▶ [Data supplied]:
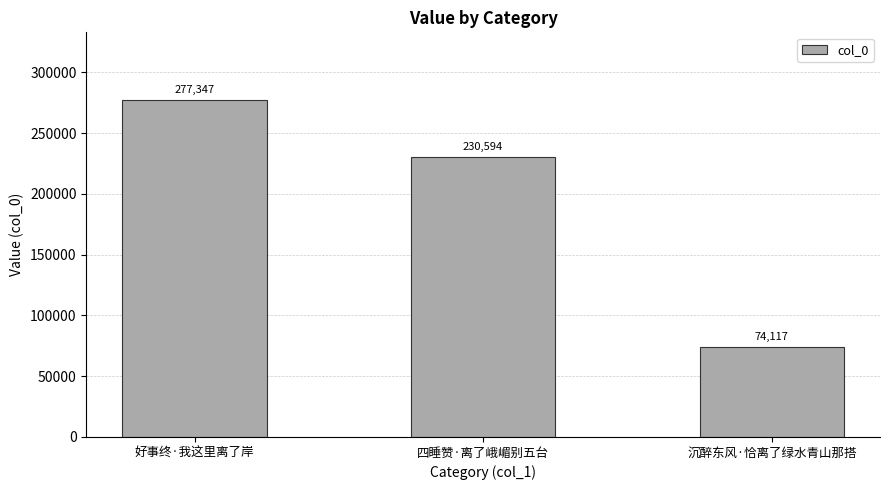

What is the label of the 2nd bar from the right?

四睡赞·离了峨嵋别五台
==
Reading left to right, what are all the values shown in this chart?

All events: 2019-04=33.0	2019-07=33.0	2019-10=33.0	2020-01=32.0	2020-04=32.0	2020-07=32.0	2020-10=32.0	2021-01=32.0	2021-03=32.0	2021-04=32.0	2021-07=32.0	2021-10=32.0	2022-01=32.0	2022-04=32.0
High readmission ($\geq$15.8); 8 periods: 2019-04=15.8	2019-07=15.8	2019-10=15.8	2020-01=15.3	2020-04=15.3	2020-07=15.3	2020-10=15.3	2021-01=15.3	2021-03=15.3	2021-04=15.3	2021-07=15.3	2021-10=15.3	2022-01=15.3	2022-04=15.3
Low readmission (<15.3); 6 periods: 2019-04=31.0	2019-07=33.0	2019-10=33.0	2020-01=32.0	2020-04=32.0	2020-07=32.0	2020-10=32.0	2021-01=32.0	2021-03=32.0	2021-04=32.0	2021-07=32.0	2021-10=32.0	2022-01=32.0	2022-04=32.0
---
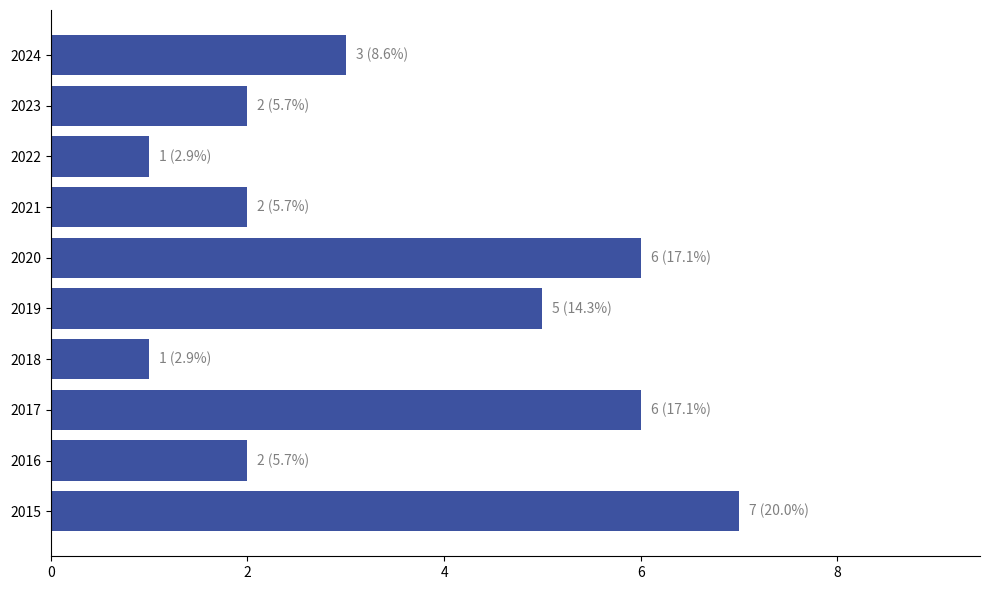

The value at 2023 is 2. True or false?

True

▶ [Description of the task]: Copy out the lines from the one containing "What is the" to the one containing "四睡赞·离了峨嵋别五台", both included.

▶ [The answer]:
What is the label of the 2nd bar from the right?

四睡赞·离了峨嵋别五台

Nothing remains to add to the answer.